Though there is enough evidence to support orchidopexy under one, and there is a clear national guideline, only a small fraction of the procedures are performed by that age.

 

So what is the problem?  I suggest there may be other factors at work.  Clinicians on the ground are not giving this policy priority, possibly because the “end-point” – fertility – is abstract and will never be their problem. Hospitals similarly are not giving this policy priority – there is no incentive for change. Indeed, parents do not seem to be pushing for change. Possibly for similar reasons as the doctors, and after all an operation in an infant is very much a big deal.

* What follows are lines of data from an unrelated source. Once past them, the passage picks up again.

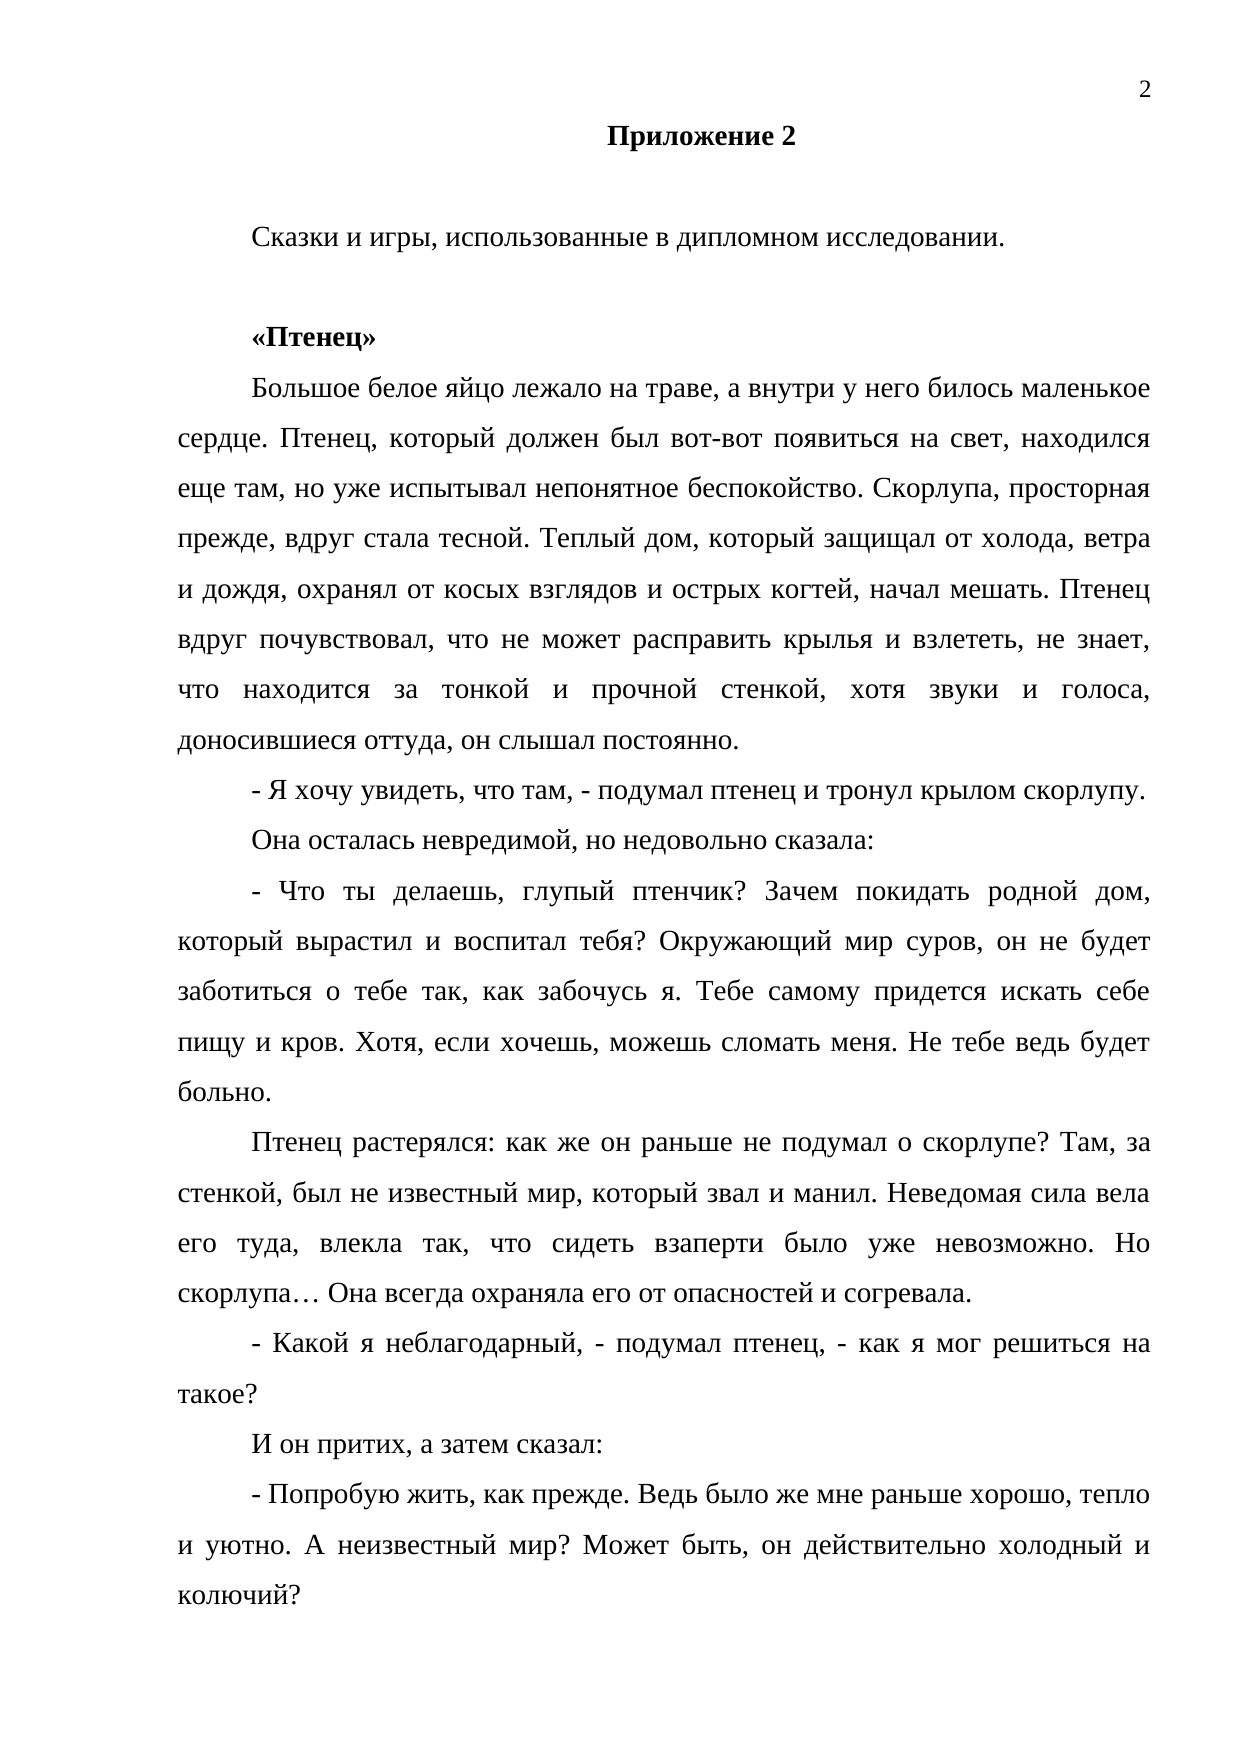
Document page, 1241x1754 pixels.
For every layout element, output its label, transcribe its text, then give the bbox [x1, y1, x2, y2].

text Большое белое яйцо лежало на траве, а внутри у него билось маленькое сердце. Птенец, который должен был вот-вот появиться на свет, находился еще там, но уже испытывал непонятное беспокойство. Скорлупа, просторная прежде, вдруг стала тесной. Теплый дом, который защищал от холода, ветра и дождя, охранял от косых взглядов и острых когтей, начал мешать. Птенец вдруг почувствовал, что не может расправить крылья и взлететь, не знает, что находится за тонкой и прочной стенкой, хотя звуки и голоса, доносившиеся оттуда, он слышал постоянно. [177, 370, 1152, 755]
text Сказки и игры, использованные в дипломном исследовании. [177, 219, 1152, 252]
text - Какой я неблагодарный, - подумал птенец, - как я мог решиться на такое? [177, 1326, 1152, 1409]
text Птенец растерялся: как же он раньше не подумал о скорлупе? Там, за стенкой, был не известный мир, который звал и манил. Неведомая сила вела его туда, влекла так, что сидеть взаперти было уже невозможно. Но скорлупа… Она всегда охраняла его от опасностей и согревала. [177, 1124, 1152, 1309]
text - Я хочу увидеть, что там, - подумал птенец и тронул крылом скорлупу. [177, 772, 1152, 806]
text Приложение 2 [177, 118, 1152, 152]
text - Что ты делаешь, глупый птенчик? Зачем покидать родной дом, который вырастил и воспитал тебя? Окружающий мир суров, он не будет заботиться о тебе так, как забочусь я. Тебе самому придется искать себе пищу и кров. Хотя, если хочешь, можешь сломать меня. Не тебе ведь будет больно. [177, 873, 1152, 1108]
text И он притих, а затем сказал: [177, 1426, 1152, 1460]
text Она осталась невредимой, но недовольно сказала: [177, 822, 1152, 856]
text «Птенец» [177, 319, 1152, 353]
text - Попробую жить, как прежде. Ведь было же мне раньше хорошо, тепло и уютно. А неизвестный мир? Может быть, он действительно холодный и колючий? [177, 1477, 1152, 1611]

Further education and training seem necessary.

 

 

References

  1. Hedinger C. [The moment of the earliest recognizable changes of the testicles in cryptorchidism of infants (author’s transl)]. Verh Dtsch Ges Pathol. 1971;55:172-5.
  2. Hadziselimovic F, Herzog B. The importance of both an early orchidopexy and germ cell maturation for fertility. Lancet. 2001;358(9288):1156-7.
  3. Becker M, Hesse V. Minipuberty: Why Does it Happen? Horm Res Paediatr. 2020;93(2):76-84.
  4. Hadziselimovic F, Thommen L, Girard J, Herzog B. The significance of postnatal gonadotropin surge for testicular development in normal and cryptorchid testes. J Urol. 1986;136(1 Pt 2):274-6.
  5. Biers SM, Malone PS. A critical appraisal of the evidence for improved fertility indices in undescended testes after gonadotrophin-releasing hormone therapy and orchidopexy. J Pediatr Urol. 2010;6(3):239-46.
  6. Huff DS, Fenig DM, Canning DA, Carr MG, Zderic SA, Snyder HM, 3rd. Abnormal germ cell development in cryptorchidism. Horm Res. 2001;55(1):11-7.
  7. Patkowski D, Czernik J, Jeleń M. The natural course of cryptorchidism in rats and the efficacy of orchidopexy or orchidectomy in its treatment before and after puberty. J Pediatr Surg. 1992;27(7):870-3.
  8. Zhou B, Hutson JM, Hasthorpe S. Efficacy of orchidopexy on spermatogenesis in the immature mutant ‘trans-scrotal’ rat as a cryptorchid model by quantitative cytological analysis. Br J Urol. 1998;81(2):290-4.
  9. Allin BSR, Dumann E, Fawkner-Corbett D, Kwok C, Skerritt C, Paediatric Surgery Trainees Research N. Systematic review and meta-analysis comparing outcomes following orchidopexy for cryptorchidism before or after 1 year of age. BJS Open. 2018;2(1):1-12.
  10. Kollin C, Karpe B, Hesser U, Granholm T, Ritzen EM. Surgical treatment of unilaterally undescended testes: testicular growth after randomization to orchiopexy at age 9 months or 3 years. J Urol. 2007;178(4 Pt 2):1589-93; discussion 93.
  11. Kollin C, Granholm T, Nordenskjöld A, Ritzén EM. Growth of spontaneously descended and surgically treated testes during early childhood. Pediatrics. 2013;131(4):e1174-80.
  12. Paediatric Surgical Trainees Research N, Organizing, Writing G. Timing of orchidopexy and its relationship to postoperative testicular atrophy: results from the ORCHESTRA study. BJS Open. 2021;5(1).